You've probably noticed, if you're the type who'll type the name of a song into YouTube whenever you have the urge to hear it, that a bunch of weird anime fan clips always show up in every search result. Look up any artist or song title on YouTube — anything that's been remotely popular in the last 40 years or so — and you'll find the inexplicable anime version. I'm not kidding about Leonard Cohen: if you're so inclined, you can watch "First We Take Manhattan" beautifully juxtaposed with a buxom lass in a giant robot suit blowing up helicopters. You can watch some kid with a tail dancing with half a dozen Pokemon-esque creatures to the tune of Tom Waits. Any artist. Any song. It's all been set to anime by the friendless teenage autists of America, for reasons inaccessible to neurotypical man.
How did it start? Was it Matthew Sweet's well-loved "Girlfriend" video, in which blistering Robert Quine solos were paired with images from a Japanese television series called, yes, Space Adventure Cobra? Wikipedia, which has an absurdly detailed article about "Anime Music Videos," provides little insight into the history of the form, though it does tell us more than we'd like to know about the editing methods and legal implications. Lucky for you, I'm a terrible journalist, and I feel no obligation to investigate. Let's just enjoy this for what it is: retarded.
In the break betwixt these two paragraphs, I watched five different anime videos of Culture Beat's "Mr. Vain." I found a dozen Dishwalla anime clips, and plenty of anime Toad the Wet Sprocket. Don't even get me started on Third Eye Blind anime, 'cause there's a shitload. I defy you to find a single major artist who has not been set to anime on YouTube.
And it's not limited to anime. There are thousands of fan videos where, for example, a pop song is played against those many heartrending moments on House when Hugh Laurie's veneer of sarcastic indifference relents for a moment and he gazes soulfully into the void with a look of wounded sarcastic indifference — usually a pop song Dr. House would doubtless hate, like Bryan Adams balladeerage or some hip-pastorism from dudeo-Christian jeezbros Switchfoot. These House videos are heavy, man, and their heart-aflutter sincerity attracts thousands of House-struck viewers. Jot a note in the margin of your dictionary: this represents the cutting-edge '08 definition of "white people."

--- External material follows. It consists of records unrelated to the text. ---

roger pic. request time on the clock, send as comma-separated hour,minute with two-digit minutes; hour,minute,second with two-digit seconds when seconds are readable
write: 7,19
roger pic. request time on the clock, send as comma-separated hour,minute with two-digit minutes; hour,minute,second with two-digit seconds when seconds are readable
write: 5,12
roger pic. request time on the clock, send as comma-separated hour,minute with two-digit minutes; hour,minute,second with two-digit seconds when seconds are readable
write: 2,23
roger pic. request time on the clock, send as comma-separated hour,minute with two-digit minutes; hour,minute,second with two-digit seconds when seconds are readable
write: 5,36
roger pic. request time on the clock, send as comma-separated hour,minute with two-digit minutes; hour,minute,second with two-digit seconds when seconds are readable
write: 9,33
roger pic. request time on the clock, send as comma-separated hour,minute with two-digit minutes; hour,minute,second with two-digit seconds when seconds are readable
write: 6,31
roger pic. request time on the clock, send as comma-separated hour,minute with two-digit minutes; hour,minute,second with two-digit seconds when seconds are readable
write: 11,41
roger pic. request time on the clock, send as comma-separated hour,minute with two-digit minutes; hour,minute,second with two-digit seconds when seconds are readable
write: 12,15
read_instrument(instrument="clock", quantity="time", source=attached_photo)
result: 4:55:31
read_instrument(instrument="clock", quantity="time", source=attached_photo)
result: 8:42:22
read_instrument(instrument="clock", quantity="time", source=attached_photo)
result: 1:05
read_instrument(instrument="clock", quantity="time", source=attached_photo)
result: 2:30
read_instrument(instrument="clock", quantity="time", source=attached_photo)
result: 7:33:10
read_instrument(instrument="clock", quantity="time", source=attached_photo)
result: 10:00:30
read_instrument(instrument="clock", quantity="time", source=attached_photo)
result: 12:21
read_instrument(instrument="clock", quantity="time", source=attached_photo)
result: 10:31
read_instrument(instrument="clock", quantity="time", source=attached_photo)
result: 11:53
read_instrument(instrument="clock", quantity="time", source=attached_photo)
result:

On occasion things get a little more bizarre. While looking for some footage of the Donovan track "Hampstead Incident" (to educate a friend whose entire conception of Donovan was Atlantis-based), I ran across a dude who seems to have spent quite a bit of time setting classic Donovan tunes to clips from Starsky and Hutch. Troubling as it was that he'd cut together more than a dozen Donovan/Starsky crossover clips, I was even more disturbed to find that they often worked very well — it's as if Donovan had constructed his music in anticipation of a groovy cop duo yet to come. Worse yet, I took a peek at the dude's YouTube channel page and found that he'd produced hundreds of videos of Starsky and Hutch set to pop songs: everything from Muse to the Bee Gees has been expertly Starkified by a man whose love of buddy-cop dramas is matched only by his perverse amount of free time. It was almost infuriating how well he'd managed to make the clips work; I'd start watching them in awed horror, only to find myself kinda getting into the way Pet Shop Boys lined up to a car chase. I resent being made complicit in someone else's insanity.
And for you who thought I was just making that up, well, the dude's YouTube username is "troth71." See for yourself.